The ER of the neuron as visualized with the 24-hydroxylase monoclonal antibodies is a continuous network that extends throughout the soma and distal dendrites. This picture is consistent with previous ultrastructural observations of the ER in the dendrites and spines of hippocampal pyramidal cells (Spacek and Harris, 1997) and of cerebellar Purkinje neurons (Martone et al., 1993). A morphological study of the ER in these cell types using lipophilic carbocyanine dye (DiI) similarly concluded that the neuronal ER appeared continuous throughout the cell body and dendrites (Terasaki et al., 1994). As an ER resident protein that is present in both the cell body and the dendrites, 24-hydroxylase may affect synaptic activity by modulating membrane cholesterol content. The neuronal ER is postulated to serve a number of important functions related to the generation of synaptic transmission, including release of internal calcium stores. The influx of extracellular calcium through the N-methyl-D-aspartate receptor is an essential mediator of LTP onset; similarly, calcium release from internal stores via ryanodine and inositol (1,4,5)-trisphosphate (IP₃) receptors is required for synaptic plasticity (Berridge, 1998; Raymond, 2007). A functional connection between the somatic and the dendritic ER is evident in cultured dopaminergic neurons in which rapid calcium transport occurs between the two compartments, suggesting that dendritic calcium stores are refilled from a somatic reservoir (Choi et al., 2006). Localized changes in membrane cholesterol content mediated by 24-hydroxylase would be expected to change the fluidity of the bilayer and thus perhaps alter calcium flux.

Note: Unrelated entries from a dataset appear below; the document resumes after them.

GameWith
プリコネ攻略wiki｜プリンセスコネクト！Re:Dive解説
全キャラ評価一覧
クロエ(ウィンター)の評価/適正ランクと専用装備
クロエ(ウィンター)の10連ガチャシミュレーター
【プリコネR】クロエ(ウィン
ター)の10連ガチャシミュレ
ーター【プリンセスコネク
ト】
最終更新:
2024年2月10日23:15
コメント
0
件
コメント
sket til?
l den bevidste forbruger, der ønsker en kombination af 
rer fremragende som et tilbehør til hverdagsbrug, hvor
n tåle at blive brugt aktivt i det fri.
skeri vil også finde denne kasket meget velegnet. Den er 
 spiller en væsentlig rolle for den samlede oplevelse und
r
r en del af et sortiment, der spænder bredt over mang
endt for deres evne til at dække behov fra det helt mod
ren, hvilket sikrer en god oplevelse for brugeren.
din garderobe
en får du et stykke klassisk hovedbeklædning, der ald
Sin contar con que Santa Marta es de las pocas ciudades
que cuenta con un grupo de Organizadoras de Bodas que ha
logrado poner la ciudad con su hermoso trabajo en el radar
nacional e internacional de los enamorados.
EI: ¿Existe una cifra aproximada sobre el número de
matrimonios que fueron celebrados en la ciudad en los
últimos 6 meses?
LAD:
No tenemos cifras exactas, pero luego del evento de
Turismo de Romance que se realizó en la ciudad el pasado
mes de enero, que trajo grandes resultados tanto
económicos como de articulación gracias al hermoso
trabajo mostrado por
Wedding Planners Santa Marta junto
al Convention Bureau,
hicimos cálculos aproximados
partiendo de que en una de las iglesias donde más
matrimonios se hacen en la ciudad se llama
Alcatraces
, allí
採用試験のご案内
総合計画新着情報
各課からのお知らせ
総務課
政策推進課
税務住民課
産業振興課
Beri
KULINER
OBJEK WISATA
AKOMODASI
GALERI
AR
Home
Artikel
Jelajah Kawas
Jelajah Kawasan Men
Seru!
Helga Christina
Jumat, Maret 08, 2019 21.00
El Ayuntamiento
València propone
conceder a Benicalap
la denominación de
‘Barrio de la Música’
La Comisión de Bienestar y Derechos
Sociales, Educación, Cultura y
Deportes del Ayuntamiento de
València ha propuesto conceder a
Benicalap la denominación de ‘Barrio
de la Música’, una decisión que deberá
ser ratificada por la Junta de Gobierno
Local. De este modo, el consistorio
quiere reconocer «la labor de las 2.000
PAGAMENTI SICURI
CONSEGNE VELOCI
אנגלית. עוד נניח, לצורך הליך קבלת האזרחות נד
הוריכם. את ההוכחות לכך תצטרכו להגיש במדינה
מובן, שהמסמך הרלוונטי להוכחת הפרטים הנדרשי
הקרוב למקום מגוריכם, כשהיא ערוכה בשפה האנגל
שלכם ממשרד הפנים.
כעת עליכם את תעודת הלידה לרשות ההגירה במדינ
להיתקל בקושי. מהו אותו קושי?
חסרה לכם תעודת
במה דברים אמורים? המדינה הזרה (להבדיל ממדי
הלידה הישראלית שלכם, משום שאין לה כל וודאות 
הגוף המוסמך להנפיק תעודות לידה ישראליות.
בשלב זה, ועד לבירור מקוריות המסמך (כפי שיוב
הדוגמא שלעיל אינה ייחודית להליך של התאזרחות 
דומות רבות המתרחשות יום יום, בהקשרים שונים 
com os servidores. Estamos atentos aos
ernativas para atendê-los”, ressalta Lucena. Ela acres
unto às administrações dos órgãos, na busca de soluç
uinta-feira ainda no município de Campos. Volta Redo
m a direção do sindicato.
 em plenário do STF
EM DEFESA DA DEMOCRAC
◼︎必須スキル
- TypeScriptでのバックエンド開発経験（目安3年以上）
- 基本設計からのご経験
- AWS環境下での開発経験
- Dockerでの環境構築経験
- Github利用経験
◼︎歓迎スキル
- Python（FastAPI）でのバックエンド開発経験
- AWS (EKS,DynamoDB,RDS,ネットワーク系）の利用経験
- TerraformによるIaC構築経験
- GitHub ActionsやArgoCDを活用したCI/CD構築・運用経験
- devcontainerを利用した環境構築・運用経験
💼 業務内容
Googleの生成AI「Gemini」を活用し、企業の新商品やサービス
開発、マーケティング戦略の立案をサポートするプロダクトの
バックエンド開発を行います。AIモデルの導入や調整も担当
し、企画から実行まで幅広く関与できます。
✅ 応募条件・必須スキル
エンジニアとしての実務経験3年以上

A second major function of the neuronal ER, as in non-neuronal cells, is the synthesis and export of proteins and lipids to the Golgi apparatus. Many secretory organelles have been visualized in dendrites by live-cell imaging, including the ER, exit sites within this organelle, and Golgi “outposts” (Horton and Ehlers, 2003, 2004). Activity-dependent trafficking of α-amino-3-hydroxy-5-methylisoxazole-4-propionic acid (AMPA)-type glutamate receptors to the postsynaptic membrane is necessary for the induction of LTP (Bredt and Nicoll, 2003). The reserve pools of receptors are thought to reside in trans-Golgi-derived recycling endosomes present in dendritic spines (Ehlers, 2000; Gerges et al., 2004, 2006; Horton and Ehlers, 2004). Cholesterol turnover mediated by 24-hydroxylase may affect the progress of AMPA receptors through the secretory pathway, thus influencing the availability of these receptors for exocytosis during an LTP-producing stimulus. Alternatively, the regulation of membrane cholesterol content by 24-hydroxylase may affect activity-dependent spine enlargement that depends on lipids delivered by endosomal exocytosis (Kopec and Malinow, 2006; Park et al., 2006).